▶ _GIVEN DATA_
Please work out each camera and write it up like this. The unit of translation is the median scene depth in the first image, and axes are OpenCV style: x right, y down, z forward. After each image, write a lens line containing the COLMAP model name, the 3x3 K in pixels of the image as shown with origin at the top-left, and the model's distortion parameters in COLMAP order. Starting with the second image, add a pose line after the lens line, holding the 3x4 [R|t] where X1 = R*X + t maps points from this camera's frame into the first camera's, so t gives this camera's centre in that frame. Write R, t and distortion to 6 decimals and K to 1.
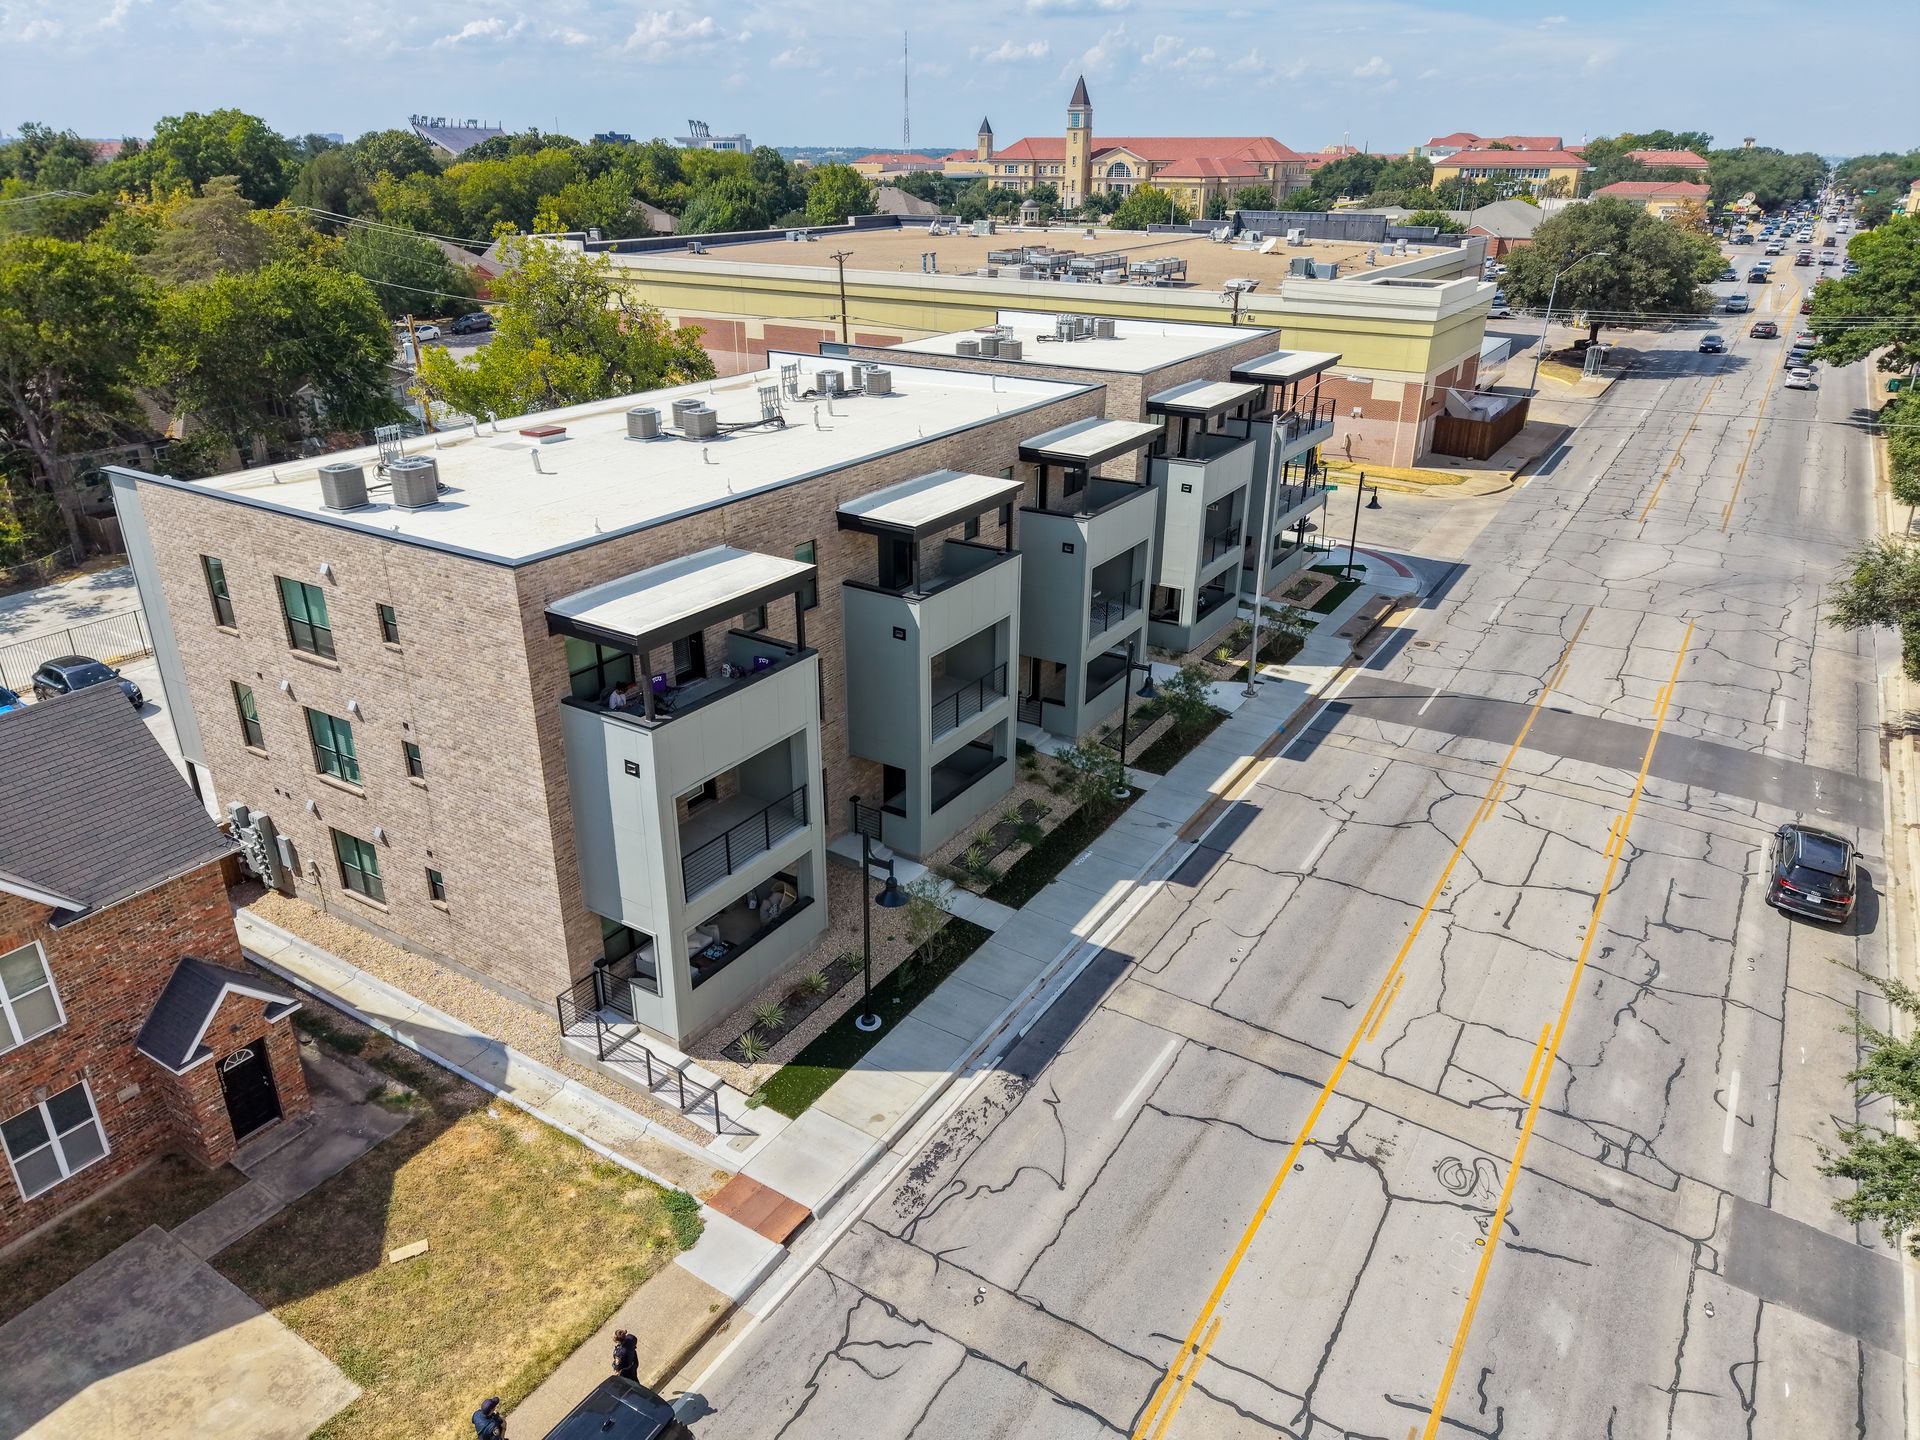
lens RADIAL K [[1281.5, 0, 960.0], [0, 1281.5, 720.0], [0, 0, 1]] dist [0.032054, -0.030818]
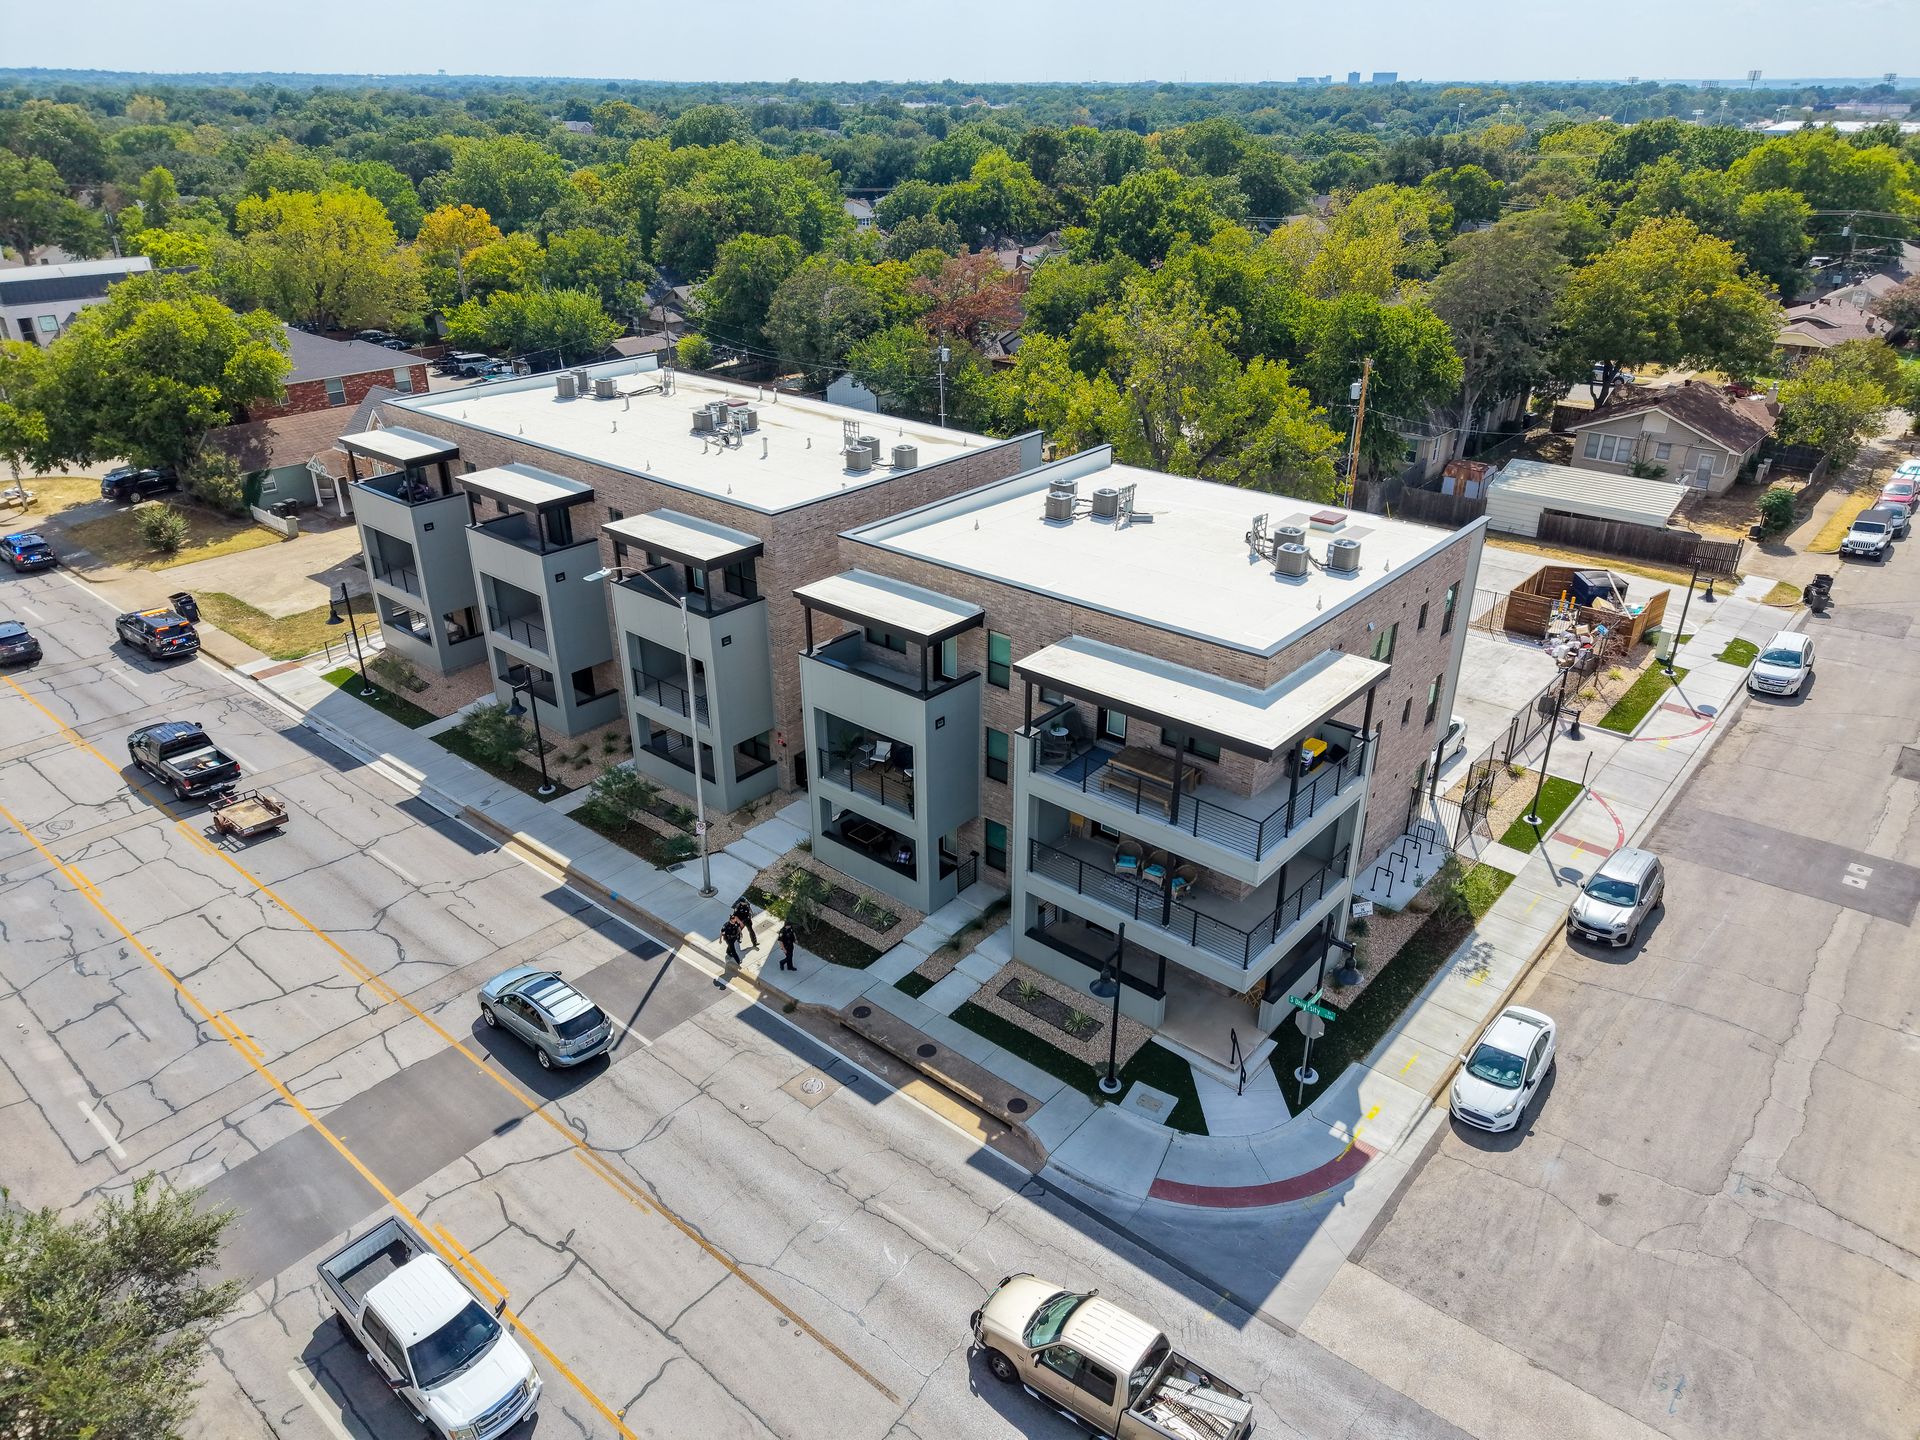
lens RADIAL K [[1281.5, 0, 960.0], [0, 1281.5, 720.0], [0, 0, 1]] dist [0.032054, -0.030818]
pose [[-0.149393, 0.431058, -0.889871, 1.335097], [-0.400200, 0.796601, 0.453064, -0.834322], [0.904169, 0.423811, 0.053502, 1.517694]]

▶ _ABOUT THIS TASK_
Please output every line of the data above again, unchanged, and leave the pictures out.

▶ _ANSWER SPACE_
Please work out each camera and write it up like this. The unit of translation is the median scene depth in the first image, and axes are OpenCV style: x right, y down, z forward. After each image, write a lens line containing the COLMAP model name, the 3x3 K in pixels of the image as shown with origin at the top-left, and the model's distortion parameters in COLMAP order. Starting with the second image, add a pose line after the lens line, holding the 3x4 [R|t] where X1 = R*X + t maps points from this camera's frame into the first camera's, so t gives this camera's centre in that frame. Write R, t and distortion to 6 decimals and K to 1.
lens RADIAL K [[1281.5, 0, 960.0], [0, 1281.5, 720.0], [0, 0, 1]] dist [0.032054, -0.030818]
lens RADIAL K [[1281.5, 0, 960.0], [0, 1281.5, 720.0], [0, 0, 1]] dist [0.032054, -0.030818]
pose [[-0.149393, 0.431058, -0.889871, 1.335097], [-0.400200, 0.796601, 0.453064, -0.834322], [0.904169, 0.423811, 0.053502, 1.517694]]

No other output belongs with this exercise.